La suprema corte di Cassazione

Viterbo – (r.s.) – Sprangate nel centro d’accoglienza, 22enne condannato a 4 anni e 8 mesi di reclusione per tentato omicidio.

L’episodio risale ad alcuni anni fa. Ma è recente la sentenza con cui la Cassazione ha respinto il ricorso del 22enne, facendo così diventare definitiva la pena inflitta dal gip del tribunale di Viterbo e già confermata dai giudici d’appello di Roma.

Stando alle carte della suprema corte, è notte quando il 22enne, ospite di un centro d’accoglienza del Viterbese, piomba nella camera della vittima e la colpisce “ripetutamente e violentemente al capo, al volto, all’addome e alle gambe”. Con un tubo Innocenti, utilizzato soprattutto per la realizzazione di ponteggi in metallo, “che aveva prelevato da un magazzino della struttura di accoglienza”. I giudici la definiscono “un’arma micidiale, anche perché aveva dei ferri nella parte finale”.

Per la vittima “gravi fratture ed ematomi alla testa” e il ricovero “al pronto soccorso in codice rosso”, da cui sarebbe uscita solo dopo 10 giorni. Dalla sentenza emerge che la vittima “non aveva avuto la possibilità di reagire in alcun modo”, mentre il 22enne non sarebbe riuscito “nell’intento omicida soltanto in conseguenza dell’intervento di altri due ospiti che lo avevano bloccato con la forza e lo avevano disarmato”. Il primo ospite intervenuto è stato il compagno di stanza della vittima che, stando sempre alle carte della Cassazione, “aveva urlato al 22enne di fermarsi”. Ma “questi non lo aveva fatto e si era divincolato”, per poi “reagire contro di lui che, però, era riuscito a bloccarlo con l’aiuto di un altro ospite, afferrandolo da dietro”.

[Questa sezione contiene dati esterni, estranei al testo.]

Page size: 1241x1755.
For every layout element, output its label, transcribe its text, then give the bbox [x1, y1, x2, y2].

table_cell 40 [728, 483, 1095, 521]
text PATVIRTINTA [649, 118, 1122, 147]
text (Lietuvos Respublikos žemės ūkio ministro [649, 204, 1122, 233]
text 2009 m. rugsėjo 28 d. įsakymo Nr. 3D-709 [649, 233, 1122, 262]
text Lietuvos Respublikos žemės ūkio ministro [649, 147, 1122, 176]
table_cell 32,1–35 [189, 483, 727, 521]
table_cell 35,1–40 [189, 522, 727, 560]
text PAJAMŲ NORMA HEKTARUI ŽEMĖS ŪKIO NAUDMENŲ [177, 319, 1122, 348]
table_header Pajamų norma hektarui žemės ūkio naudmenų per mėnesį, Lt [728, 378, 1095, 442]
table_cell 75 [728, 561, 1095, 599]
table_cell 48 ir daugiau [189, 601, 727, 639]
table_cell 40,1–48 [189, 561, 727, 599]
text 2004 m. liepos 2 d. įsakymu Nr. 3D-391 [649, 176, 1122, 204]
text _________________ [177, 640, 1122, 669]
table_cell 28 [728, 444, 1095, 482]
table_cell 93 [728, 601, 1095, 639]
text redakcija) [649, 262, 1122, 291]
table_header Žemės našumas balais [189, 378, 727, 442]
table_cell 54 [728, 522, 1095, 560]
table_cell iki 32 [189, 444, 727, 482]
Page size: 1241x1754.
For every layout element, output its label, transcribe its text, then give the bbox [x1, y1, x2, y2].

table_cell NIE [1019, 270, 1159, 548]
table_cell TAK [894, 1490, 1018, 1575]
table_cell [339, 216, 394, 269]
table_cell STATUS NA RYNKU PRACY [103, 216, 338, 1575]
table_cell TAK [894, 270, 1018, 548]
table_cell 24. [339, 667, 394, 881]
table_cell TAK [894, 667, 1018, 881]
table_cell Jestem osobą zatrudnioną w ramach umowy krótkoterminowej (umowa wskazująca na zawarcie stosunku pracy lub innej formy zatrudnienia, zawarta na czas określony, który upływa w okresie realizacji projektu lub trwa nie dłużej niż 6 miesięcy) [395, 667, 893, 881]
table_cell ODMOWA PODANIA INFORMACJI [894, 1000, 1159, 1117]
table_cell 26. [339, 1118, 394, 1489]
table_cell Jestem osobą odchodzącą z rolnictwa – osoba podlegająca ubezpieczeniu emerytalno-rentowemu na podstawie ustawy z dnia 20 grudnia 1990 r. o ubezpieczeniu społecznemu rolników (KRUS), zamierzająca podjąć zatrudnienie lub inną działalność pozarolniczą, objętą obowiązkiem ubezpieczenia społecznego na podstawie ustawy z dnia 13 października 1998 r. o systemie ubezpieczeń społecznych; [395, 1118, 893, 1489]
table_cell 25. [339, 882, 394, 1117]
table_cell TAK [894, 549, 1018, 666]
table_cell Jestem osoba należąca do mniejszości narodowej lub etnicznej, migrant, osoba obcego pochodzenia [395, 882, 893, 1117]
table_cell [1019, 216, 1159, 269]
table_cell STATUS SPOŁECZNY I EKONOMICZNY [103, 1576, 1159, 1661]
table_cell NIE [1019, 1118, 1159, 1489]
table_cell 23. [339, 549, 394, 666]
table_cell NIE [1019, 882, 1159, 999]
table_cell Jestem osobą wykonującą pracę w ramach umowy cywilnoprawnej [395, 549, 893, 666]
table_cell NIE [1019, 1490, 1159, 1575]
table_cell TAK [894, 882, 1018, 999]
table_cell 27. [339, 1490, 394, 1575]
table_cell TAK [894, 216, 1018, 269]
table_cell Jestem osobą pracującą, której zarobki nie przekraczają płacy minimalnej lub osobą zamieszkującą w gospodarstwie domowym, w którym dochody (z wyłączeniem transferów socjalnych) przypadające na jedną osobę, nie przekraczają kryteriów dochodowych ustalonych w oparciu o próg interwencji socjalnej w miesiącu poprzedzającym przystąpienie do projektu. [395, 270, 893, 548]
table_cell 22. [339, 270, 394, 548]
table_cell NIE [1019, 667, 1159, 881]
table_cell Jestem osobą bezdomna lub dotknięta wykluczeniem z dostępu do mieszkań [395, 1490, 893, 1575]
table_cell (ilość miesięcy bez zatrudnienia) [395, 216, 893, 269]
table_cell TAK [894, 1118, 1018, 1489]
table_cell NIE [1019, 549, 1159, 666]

Il movente delle sprangate? Il 22enne ha “sostenuto di aver colpito la vittima perché da lui aggredito”. Una “versione inattendibile” però per i giudici, secondo i quali “l’imputato era animato da sete di vendetta per quanto avvenuto in un episodio precedente e aveva agito con dolo omicidiario, accettando il rischio di lesioni o di un evento più grave”. A dimostrare l’intento omicida, secondo i giudici, “il numero e la violenza dei colpi, nonché la parte del corpo attinta”. A tutto ciò vanno aggiunte le “dichiarazioni della direttrice del centro d’accoglienza sull’indole violenta dell’imputato, che l’aveva indotta a segnalarlo già in due precedenti occasioni alla prefettura”.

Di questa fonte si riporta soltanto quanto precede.